Constraint-induced movement therapy (CIMT) is a rehabilitative strategy used primarily with the post-stroke population to increase the functional use of the neurologically weaker upper extremity through massed practice while restraining the lesser involved upper extremity. Whereas research evidence supports CIMT, limited evidence exists regarding the characteristics of individuals who benefit most from this intervention. The goal of this study was to investigate the potential of 5 measures to predict functional CIMT outcomes.

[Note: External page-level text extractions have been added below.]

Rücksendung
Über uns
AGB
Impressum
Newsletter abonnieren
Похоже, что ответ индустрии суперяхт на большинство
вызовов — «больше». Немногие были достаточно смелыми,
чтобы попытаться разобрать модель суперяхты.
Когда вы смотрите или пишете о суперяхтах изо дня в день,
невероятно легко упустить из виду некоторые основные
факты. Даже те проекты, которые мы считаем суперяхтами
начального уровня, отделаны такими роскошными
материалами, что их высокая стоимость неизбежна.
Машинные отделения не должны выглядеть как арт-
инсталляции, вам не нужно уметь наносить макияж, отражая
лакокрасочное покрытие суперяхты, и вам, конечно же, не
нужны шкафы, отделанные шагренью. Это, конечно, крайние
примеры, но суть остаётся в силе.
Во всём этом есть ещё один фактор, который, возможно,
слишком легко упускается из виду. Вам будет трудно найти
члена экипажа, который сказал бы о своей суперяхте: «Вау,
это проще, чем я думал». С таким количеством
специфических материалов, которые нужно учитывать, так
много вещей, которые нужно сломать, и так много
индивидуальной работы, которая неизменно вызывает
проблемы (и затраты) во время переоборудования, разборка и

A convenience sample of 55 individuals, >6 months after stroke, was recruited that met specific inclusion/exclusion criteria allowing for individuals whose upper extremity was mildly to severely involved. They participated in CIMT 6 hours per day. Pretest, post-test, and follow-up assessments were performed to assess the outcomes for the Wolf Motor Function Test (WMFT). The potential predictors were minimal motor criteria (active extension of the wrist and 3 fingers), active finger extension/grasp release, grip strength, Fugl-Meyer upper extremity motor score, and the Frenchay score. A step-wise regression analysis was used in which the potential predictors were entered in a linear regression model with simultaneous entry of the dependent variables' pretest score as the covariate. Two regressions models were determined for the dependent variable, for immediate post-test, and for follow-up post-test.


Finger extension was the only significant predictor of WMFT outcomes.


When using finger extension/grasp release as a predictor in the regression equations, one can predict individual's follow-up scores for CIMT. This experiment provides the most comprehensive investigation of predictors of CIMT outcomes to date.